Coram's Foundling HOSPITAL
Thomas Coram, a retired sea captain, was moved by the plight of screaming babies left abandoned and exposed to the elements as he walked through Southwark towards the City every morning. He established the Foundling Hospital in 1739 at its first site in Hatton Garden 'for the education and maintenance of exposed and deserted young children'. A new hospital was built at Lamb's Conduit Fields in Bloomsbury in 1752. In 1935 the Foundling Hospital moved to Berkhamsted in Hertfordshire as the air was fresher than in smoky and built-up London. The Hospital closed in the 1950's as the care of children moved away from large institutions and towards adoption and foster care.
Below: The Foundling Hospital at its Lambs Conduit site in the 1750's
The Foundling Hospital took in its first admissions in 1741 at a site in Hatton Garden. There was a policy of accepting every child and the Hospital soon became overwhelmed. The private funding it received from wealthy aristocratic and royal patrons was insufficient, and funding was provided by the government in 1760. The Hospital was receiving 4000 babies a year by the 1750's, and a larger Hospital needed to be built at Lamb's Conduit Fields,
to the north of Holborn. It featured two separate wings, one for boys, and the other for girls, plus a large chapel. A petition system was then introduced, and babies had to be under 12-months-old, healthy, and their mothers of good character.

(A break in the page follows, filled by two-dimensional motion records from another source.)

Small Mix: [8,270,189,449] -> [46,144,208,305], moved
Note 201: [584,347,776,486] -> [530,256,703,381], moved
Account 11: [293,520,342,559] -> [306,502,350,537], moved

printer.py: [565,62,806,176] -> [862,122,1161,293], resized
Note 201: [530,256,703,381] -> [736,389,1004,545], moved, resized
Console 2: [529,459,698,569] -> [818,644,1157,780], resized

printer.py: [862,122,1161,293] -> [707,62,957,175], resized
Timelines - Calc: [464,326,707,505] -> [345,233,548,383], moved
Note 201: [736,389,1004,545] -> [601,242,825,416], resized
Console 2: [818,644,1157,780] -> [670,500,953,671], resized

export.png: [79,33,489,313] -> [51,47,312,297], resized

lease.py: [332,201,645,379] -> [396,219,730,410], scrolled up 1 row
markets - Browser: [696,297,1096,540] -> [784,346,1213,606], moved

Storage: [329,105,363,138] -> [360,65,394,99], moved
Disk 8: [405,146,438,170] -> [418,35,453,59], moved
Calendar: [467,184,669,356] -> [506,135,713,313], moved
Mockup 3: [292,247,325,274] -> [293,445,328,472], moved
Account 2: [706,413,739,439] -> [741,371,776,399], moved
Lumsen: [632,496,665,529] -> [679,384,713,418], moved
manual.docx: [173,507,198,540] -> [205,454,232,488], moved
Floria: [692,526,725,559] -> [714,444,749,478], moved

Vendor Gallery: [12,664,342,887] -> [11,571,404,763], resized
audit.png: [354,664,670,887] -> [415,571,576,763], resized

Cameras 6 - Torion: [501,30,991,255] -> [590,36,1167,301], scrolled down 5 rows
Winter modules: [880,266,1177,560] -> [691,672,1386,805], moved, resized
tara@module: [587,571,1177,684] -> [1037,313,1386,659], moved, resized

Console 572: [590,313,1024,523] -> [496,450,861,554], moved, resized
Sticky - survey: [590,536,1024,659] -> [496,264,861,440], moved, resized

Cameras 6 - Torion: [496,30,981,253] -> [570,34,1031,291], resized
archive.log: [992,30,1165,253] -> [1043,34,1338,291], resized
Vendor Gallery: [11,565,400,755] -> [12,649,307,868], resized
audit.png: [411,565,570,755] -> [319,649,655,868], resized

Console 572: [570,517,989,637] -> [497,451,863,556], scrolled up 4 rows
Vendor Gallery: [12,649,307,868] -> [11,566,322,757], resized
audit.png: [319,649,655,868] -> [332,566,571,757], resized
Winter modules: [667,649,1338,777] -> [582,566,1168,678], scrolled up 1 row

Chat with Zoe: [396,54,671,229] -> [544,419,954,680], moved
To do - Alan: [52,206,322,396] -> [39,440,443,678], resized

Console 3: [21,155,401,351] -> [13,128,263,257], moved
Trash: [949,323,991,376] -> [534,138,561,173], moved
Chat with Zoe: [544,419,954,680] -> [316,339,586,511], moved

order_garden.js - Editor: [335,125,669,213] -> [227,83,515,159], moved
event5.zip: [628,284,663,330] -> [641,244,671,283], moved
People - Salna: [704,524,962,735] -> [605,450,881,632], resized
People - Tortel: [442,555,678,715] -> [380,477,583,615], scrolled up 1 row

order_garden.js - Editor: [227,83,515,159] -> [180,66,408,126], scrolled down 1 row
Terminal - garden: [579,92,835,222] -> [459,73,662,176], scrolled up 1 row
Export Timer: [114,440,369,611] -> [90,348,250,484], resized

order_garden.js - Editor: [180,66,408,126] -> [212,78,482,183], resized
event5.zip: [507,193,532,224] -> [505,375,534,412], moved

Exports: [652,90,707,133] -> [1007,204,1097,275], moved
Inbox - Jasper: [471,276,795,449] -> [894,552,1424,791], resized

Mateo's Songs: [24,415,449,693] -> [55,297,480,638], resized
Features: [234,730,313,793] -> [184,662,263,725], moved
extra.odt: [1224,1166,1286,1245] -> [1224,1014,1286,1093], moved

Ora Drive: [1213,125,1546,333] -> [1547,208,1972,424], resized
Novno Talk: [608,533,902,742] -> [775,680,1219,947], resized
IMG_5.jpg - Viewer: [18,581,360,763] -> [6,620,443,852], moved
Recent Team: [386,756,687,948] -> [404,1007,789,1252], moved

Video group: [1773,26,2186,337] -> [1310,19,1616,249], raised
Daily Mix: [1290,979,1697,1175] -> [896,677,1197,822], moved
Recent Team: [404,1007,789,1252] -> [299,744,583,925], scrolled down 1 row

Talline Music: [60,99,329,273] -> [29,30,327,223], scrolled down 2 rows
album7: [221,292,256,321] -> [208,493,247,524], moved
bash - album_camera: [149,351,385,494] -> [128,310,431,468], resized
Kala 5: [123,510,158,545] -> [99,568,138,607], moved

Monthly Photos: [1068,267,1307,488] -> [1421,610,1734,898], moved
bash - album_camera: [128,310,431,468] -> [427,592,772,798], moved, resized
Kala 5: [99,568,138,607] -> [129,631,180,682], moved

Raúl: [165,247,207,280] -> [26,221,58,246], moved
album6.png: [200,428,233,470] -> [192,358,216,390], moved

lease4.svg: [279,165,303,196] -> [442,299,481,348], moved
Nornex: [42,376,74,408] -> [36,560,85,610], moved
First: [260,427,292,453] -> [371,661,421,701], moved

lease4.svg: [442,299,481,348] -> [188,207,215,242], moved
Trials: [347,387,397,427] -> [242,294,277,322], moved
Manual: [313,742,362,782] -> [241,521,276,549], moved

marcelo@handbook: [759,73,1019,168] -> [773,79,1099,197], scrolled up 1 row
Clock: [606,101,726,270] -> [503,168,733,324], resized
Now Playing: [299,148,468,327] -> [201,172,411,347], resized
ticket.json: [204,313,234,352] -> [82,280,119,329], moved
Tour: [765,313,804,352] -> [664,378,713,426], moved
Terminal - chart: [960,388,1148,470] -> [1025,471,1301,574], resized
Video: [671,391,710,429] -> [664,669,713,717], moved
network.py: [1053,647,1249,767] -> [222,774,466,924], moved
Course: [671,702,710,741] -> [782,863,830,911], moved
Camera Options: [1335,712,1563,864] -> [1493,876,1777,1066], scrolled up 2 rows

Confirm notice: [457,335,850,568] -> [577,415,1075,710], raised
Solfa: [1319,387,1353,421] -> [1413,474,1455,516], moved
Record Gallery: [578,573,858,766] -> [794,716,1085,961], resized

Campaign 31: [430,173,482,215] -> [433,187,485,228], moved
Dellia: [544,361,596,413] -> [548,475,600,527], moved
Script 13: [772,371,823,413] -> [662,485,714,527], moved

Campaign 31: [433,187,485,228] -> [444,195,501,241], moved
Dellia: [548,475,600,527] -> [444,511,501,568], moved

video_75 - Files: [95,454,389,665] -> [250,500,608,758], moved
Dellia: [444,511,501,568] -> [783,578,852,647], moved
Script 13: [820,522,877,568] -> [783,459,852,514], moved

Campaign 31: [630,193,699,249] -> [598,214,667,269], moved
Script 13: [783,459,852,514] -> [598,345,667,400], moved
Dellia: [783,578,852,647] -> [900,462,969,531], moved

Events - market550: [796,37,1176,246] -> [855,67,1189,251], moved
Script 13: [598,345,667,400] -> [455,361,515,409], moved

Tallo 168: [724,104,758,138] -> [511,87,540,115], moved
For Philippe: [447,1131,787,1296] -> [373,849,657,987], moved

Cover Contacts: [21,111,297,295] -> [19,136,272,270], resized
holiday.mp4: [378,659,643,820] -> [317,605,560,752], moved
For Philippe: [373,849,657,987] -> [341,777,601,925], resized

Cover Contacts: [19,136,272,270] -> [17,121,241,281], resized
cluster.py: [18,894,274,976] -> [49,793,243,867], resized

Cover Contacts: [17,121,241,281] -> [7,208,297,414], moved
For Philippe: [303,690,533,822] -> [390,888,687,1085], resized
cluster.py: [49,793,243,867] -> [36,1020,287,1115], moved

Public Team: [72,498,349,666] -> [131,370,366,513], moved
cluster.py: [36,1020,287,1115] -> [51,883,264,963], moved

Accepted babies were taken to the chapel, baptised and then given a new name chosen by the Foundling Hospital. They were then sent to be nursed in the countryside until they were 5 years-old, when they were returned to the Hospital. The Foundlings were then given a basic education and trained for either domestic service for the girls, or an apprenticeship for the boys. They then left at the age of 14 where they served their apprenticeships until they were 21, when the Foundling Hospital relinquished their guardianship.
Below: The brown Yorkshire serge girls' Foundling uniform
In the 1920's, it was decided to relocate the Foundling Hospital into the countryside, and a site in Berkhamsted in Hertfordshire was selected. The children were first located in a former convent until the new building was completed in 1935. The Bloomsbury site was purchased by a property developer who eventually demolished most of the 1750's buildings, leaving only the front reception block and the covered and colonnaded walkways either side of the main buildings.
In the 1950's, British law was moving away from children being kept in large institutions and more in favour of foster care or smaller children's homes. Coram's Foundling Hospital closed and the Berkhamsted site was used as a school. Coram's became a registered charity supporting children and families, and was renamed the Thomas Coram Foundation for Children. They later bought back the Lamb's Conduit Fields site and then established a children's playground together with the adjacent Foundling Museum.